I don’t think I will ever, ever bring this up to her, but. There’s a woman in [fan organization] who is a teacher, who works with students with behavioral problems (or something along those lines? I’m not sure of the exact details.) She likes to joke about putting her students in headlocks. And okay, it’s a stressful job, sometimes her students try to punch her and she has to keep going back there every day, she gets to joke about things that stress her out.
But there have been teachers like her who did put kids in headlocks– or just restrained them in ways that are considered okay! and those kids ended up badly injured or dead.
At least 20 children nationwide have reportedly died while being restrained or isolated over the course of two decades, the Government Accountability Office found in 2009.
The federal data shows schools recorded 163,000 instances in which students were restrained in just one school year. In most cases, staff members physically held them down. But in 7,600 reports, students were put in “mechanical” restraints such as straps or handcuffs. (Arrests were not included in the data.) Schools said they placed children in what are sometimes called “scream rooms” roughly 104,000 times.

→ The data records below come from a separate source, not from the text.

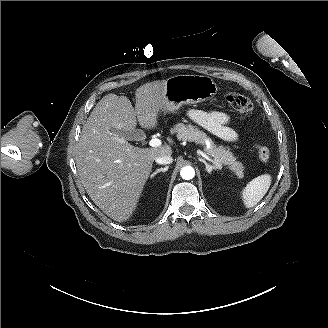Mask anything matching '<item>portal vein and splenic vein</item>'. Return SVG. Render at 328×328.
Wrapping results in <instances>:
<instances>
[{
	"instance_id": "1",
	"label": "portal vein and splenic vein",
	"mask_w": 328,
	"mask_h": 328,
	"mask_svg": "<svg viewBox=\"0 0 328 328\" xmlns=\"http://www.w3.org/2000/svg\"><path fill=\"white\" fill-rule=\"evenodd\" d=\"M149 146L150 147H158V146H160V144H161V141L158 139V138H151L150 140H149ZM208 149V148H207ZM197 151L199 152V154H201L203 157H205L206 159H208V161H211V158H209V155L208 154H206L205 152H203L200 148H197ZM214 165H216V166H219L220 164L217 162V161H215V160H212L211 161Z\"/></svg>"
}]
</instances>
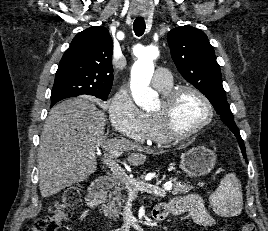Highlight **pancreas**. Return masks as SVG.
<instances>
[{
  "label": "pancreas",
  "mask_w": 268,
  "mask_h": 231,
  "mask_svg": "<svg viewBox=\"0 0 268 231\" xmlns=\"http://www.w3.org/2000/svg\"><path fill=\"white\" fill-rule=\"evenodd\" d=\"M142 178V176H141ZM136 181H140V179H134ZM167 186H171L170 193L172 195L178 194H186L193 186L187 183H181L176 178H170L169 182L166 184ZM126 193H128V188L126 184L120 179L117 181V185L114 187L113 191L110 192L109 197L107 199V203L103 205V211L105 216L109 219L117 220L119 215L121 214V207L126 200Z\"/></svg>",
  "instance_id": "1"
}]
</instances>
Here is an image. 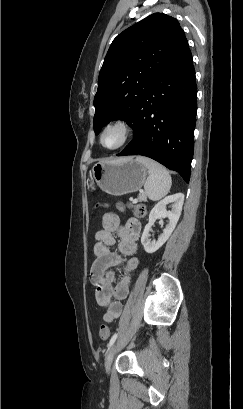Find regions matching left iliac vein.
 Returning a JSON list of instances; mask_svg holds the SVG:
<instances>
[{"instance_id":"1","label":"left iliac vein","mask_w":243,"mask_h":409,"mask_svg":"<svg viewBox=\"0 0 243 409\" xmlns=\"http://www.w3.org/2000/svg\"><path fill=\"white\" fill-rule=\"evenodd\" d=\"M117 344H118V342L113 343V345L109 348V350H108V352H107V354L105 356L104 365H105V370H106L107 374L110 373L112 361H113V358H114V355H115V352H116V349H117Z\"/></svg>"}]
</instances>
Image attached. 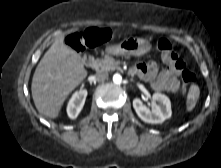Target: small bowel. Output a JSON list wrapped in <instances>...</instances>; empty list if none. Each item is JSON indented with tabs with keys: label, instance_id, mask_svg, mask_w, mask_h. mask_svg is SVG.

Those figures almost certainly understate what’s really happening. Advocates and government officials say underreporting is rampant.
Most critics of restraints agree they are sometimes unavoidable. But they say schools too often fail to try alternatives for calming students and use the tactics for the wrong reasons—because children failed to follow directions, for instance, or had tantrums. Indeed, in a recent survey, nearly 1 in 5 school district leaders approved of using restraints or seclusion as punishment.
“We have hundreds of examples of kids who are being restrained and secluded for behaviors that do not rise to the level of causing harm to themselves or others,” says Cindy Smith, policy counsel at the National Disability Rights Network.
There is no national count of children who are injured during restraints or seclusions. But at least one state is keeping its own tally.
Connecticut schools reported 378 holds or isolations that resulted in injuries to children in the 2013 school year. Of those, 10 were classified as “serious” and required medical attention beyond basic first aid.
Restraints in Connecticut schools usually lasted less than 20 minutes, but nearly 200 of them continued for more than an hour. A quarter of the students who were restrained experienced six or more holds during the year. Nineteen students were restrained more than 100 times.
The state also found that 40 percent of disabled students who were restrained had an autism diagnosis. The same was true for half of those secluded.
News article from ABC on the death of Corey Foster. This article has a video that may start playing automatically.
The mother of a 16-year-old boy with special needs who died after being physically restrained by school staff for allegedly refusing to leave the basketball court at his school has filed a multi-million-dollar lawsuit against the school.
“Losing Corey has been a painful and tragic occurrence,” said Sheila Foster, the mother of Corey Foster. “It’s emotionally stressful. I took this course of action to hold Leake & Watts school accountable and to help change laws on restraint and seclusion in schools.”
“I just don’t want this to happen to another child,” said Foster.
Surveillance video made public last month and aired on ABC News shows the teenager playing basketball in the school gym alongside other students and staff members on April 18, 2012. Minutes later he is surrounded by staff in a corner of the gym where it appears he is pushed against the wall and then restrained face-down by four staff members. Nearly 45 minutes later he was removed from the gym on a stretcher.